With this easy recipe for California Roll, you can enjoy the best fresh sushi whenever you like! Sliced avocado and imitation crab salad are rolled up in vinegar seasoned rice and a sheet of roasted nori seaweed. The simple preparation for this delicious, healthy treat will have your sushi-rolling skills honed and ready to impress!
If I was forced to choose a favorite sushi roll of all time, it would have to be the classic and all-too-familiar California Roll.
But sometimes you just want to go with what you know – and a California Roll never seems to disappoint.
If you’ve visited some of the other sushi resources on the site (Sushi Rice and How to Roll Sushi) then you know that it’s actually quite possible, and even pretty easy!, to make your own sushi at home.
Yup. No need to wait for a fancy date night out, or grab the adequate but often sub-par sushi from the grocery store.
With a few ingredients and a couple of simple techniques, you can make your own California sushi rolls at home – to eat all by yourself or make a bunch to share with friends!
The simple ingredients you need to make this California Roll recipe include:
- Sushi Rice. Slightly sticky, short-grain sushi rice seasoned with rice vinegar acts as the main base to this roll.
- Nori. Roasted seaweed paper has an amazing salty flavor and helps to hold the ingredients together at the center. It can easily be found at Asian or international food markets as well as on the Asian food aisle at most grocery stores.
- Crab sticks. Imitation crab sticks are the best choice, as they will be shredded to make the crab salad. Real crab meat may be used as an alternative. The sticks may also be left intact, with the mayonnaise omitted.

● ● ● ●

:: Required tasks ::
A. List every ingredient given its own bulleted entry in the California Roll recipe text.
B. According to the California Roll recipe text, where can nori be bought?
C. Proceed with the California Roll recipe text from its last sentence.

:: Information shown ::
● ● ● ●

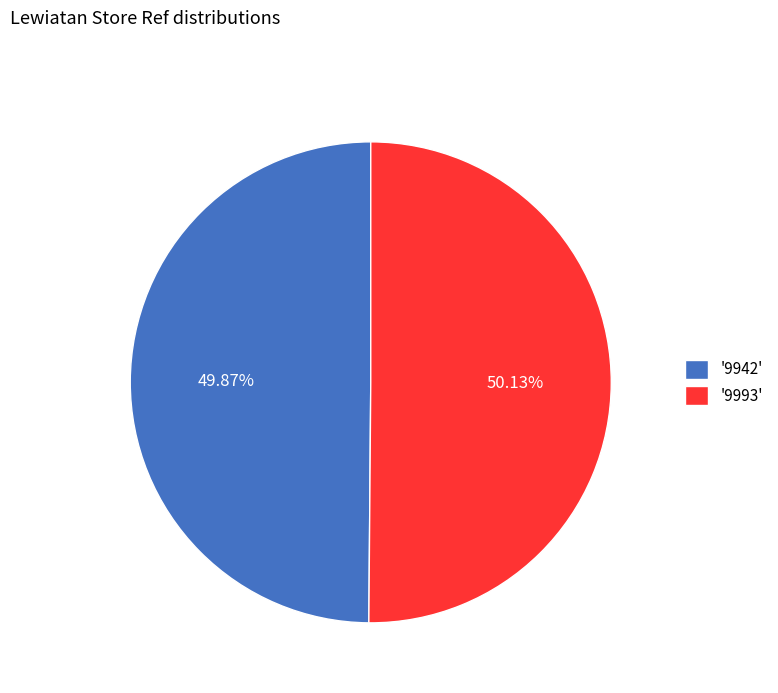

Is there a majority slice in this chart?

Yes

● ● ● ●

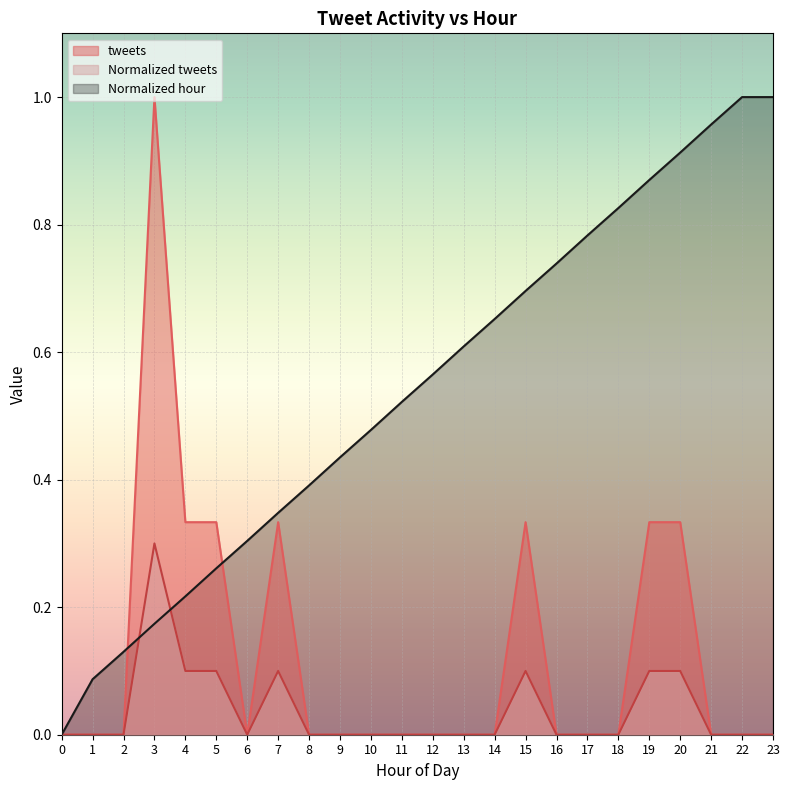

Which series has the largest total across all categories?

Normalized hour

● ● ● ●

:: Answers to the problems ::
A. Sushi Rice, Nori, Crab sticks

B. At Asian or international food markets and on the Asian food aisle at most grocery stores.

C.
- Mayo. For the most traditional taste, using a Japanese-style mayonnaise such as Kewpie is recommended. Be wary that it contains MSG, however. Regular American-style mayonnaise also works great.
- Cucumber. A thinly julienned and seedless cucumber should be used – otherwise the natural output of liquid will make the roll watery.
- Avocado. One small, fresh, ripe avocado is needed. To test ripeness, it should have just a small amount of give when gently squeezed.
- Sides. If desired, a California roll is often optionally served alongside soy sauce, wasabi, and/or pickled sushi ginger.
How to Make
These are the steps to follow to make this California Roll recipe. Please see the recipe card below for more detailed ingredient amounts.
Prepare Rice and Veggies
In a large bowl, combine your cooked Sushi Rice with the vinegar seasoning mixture. You want to end up with about 4 cups of rice, made fresh and cooled to room temperature before using.
Using a sharp knife, julienne the seedless cucumber into roughly -1/8 to -1/16 inch thick matchsticks.
These can be as long as you like, up to or exceeding the length of the nori sheet, so long as they can be cut evenly. It’s better to err on the side of longer pieces, as they’ll be cut shorter along with the sushi regardless.
Once removed from the skin and the pit, the avocado should also be sliced thin. Squeeze just a small amount of lemon juice over the slices to keep them fresh and bright green if storing the sushi for longer.
Mix Crab Salad
Place the imitation crab meat sticks in a large bowl, and cut them up into smaller pieces. From there, use two forks to shred the meat up finely, or use your hands to make things even easier.
Add the mayonnaise, and mix until it’s well incorporated with the crab meat. It should have a slightly creamy consistency, and be able to spread with relative ease.
For a little bit of extra heat, some people like to mix a small amount of Sriracha into the crab salad to make a “spicy” California roll. Adjust to taste, and set aside or covered in the fridge until ready to assemble the sushi.
Spread the Rice
On top of a bamboo sushi rolling mat, place one sheet of dried nori seaweed, with the rough side facing up.
Add roughly 1 cup of cooled sushi rice on top of the nori, spreading it out as well as you can with a rice paddle. From there, wet your fingertips with a small amount of water and gently spread the rice the rest of the way out to the edges.
Note: If you don’t have a bamboo rolling mat, a tea towel will do as well!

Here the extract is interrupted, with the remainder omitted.